Cultuzz Digital Media GmbH
- Type: Private Limited Company
- Industry: Travel Technology
- Founded: 2000; 26 years ago
- Founder: Dr Reinhard Vogel
- Headquarters: Berlin, Germany
- Area served: Worldwide
- Number of employees: Over 100
- Website: www.cultuzz.com

= Cultuzz =

German IT and Internet company

Cultuzz Digital Media GmbH is an IT and Internet company that specializes in software for e-commerce in the travel and tourism industry. It has its headquarters in Berlin, Germany and subsidiaries in Switzerland, India, UK and US. Its main product is CultSwitch which is a channel management software allowing hotels to transfer their products, availability and prices to the different travel websites (source). Cultuzz is the only travel technical provider to be connected to the eBay API via XML technology. Since 2002, Cultuzz supports hotels to market and sell their hotel products and services on the eBay.

==History==

Cultuzz was founded in 2000 in Germany by Dr Reinhard Vogel.
Cultuzz developed a professional search engine for eBay in 2006, allowing the site's users to check availability and make actual bookings from hotel inventories. In 2008, Cultuzz offered the first complete interface to Tiscover, thus linking major distributors and portals directly with the accommodation providers. To enable hotel advertising on eBay for commission-free bookings, Cultuzz created professional microsites with unique special functions for eBay.

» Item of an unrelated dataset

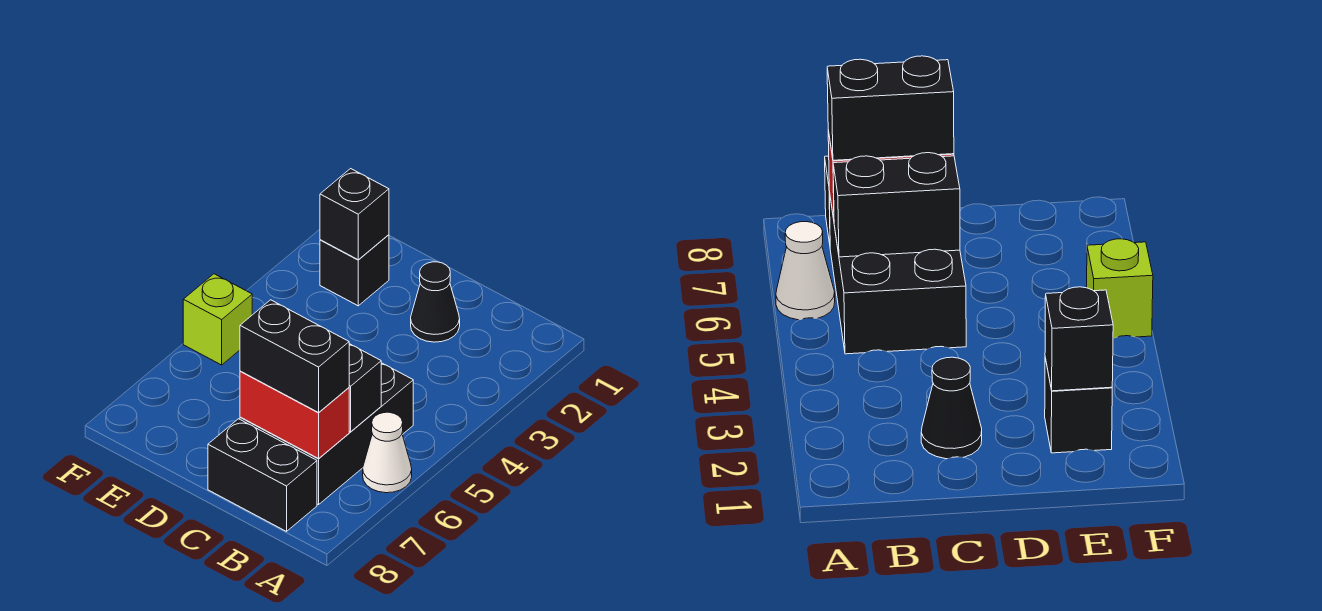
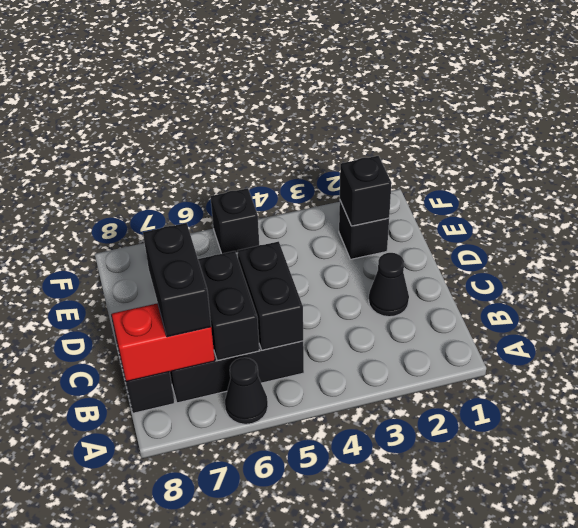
white cone A6 level 1 -> black cone A6 level 1
none -> black brick B5:C5 level 2
red brick B7:C7 level 2 -> red brick B7:B8 level 2
lime brick F5 level 1 -> black brick F5 level 1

Cultuzz linked its channel management system CultSwitch to the four Global Distribution Systems (GDS) Amadeus, Sabre, Worldspan and Galileo, as well as to the Pegasus Online Distribution Database (ODD) for making partner hotels of Cultuzz reach every travel agency worldwide.

In March 2011, RateTiger integrated with Cultuzz enabling its hotels to generate bookings from eBay, making it the only service provider worldwide that implemented direct bookings for hotels on eBay.

Around the same time, agoda.com also partnered with Cultuzz Media giving them the ability to offer people a greater choice of hotels across Europe.

==Products==
- CultSwitch – It is a channel management software that allows hotels to manage their online inventory across various distribution channels using a single interface. This innovative hotel data administration system helps hotel management to save enormous amount of time and resources. Hotel prices and descriptions are saved on a secure web server of Cultuzz and distributed via OTA-standard interfaces to several booking partners.
- CultBooking – It is a “free to download” hotel booking system made available as an open source product for hoteliers, owners of pensions, hotel chains and destination marketing organisations.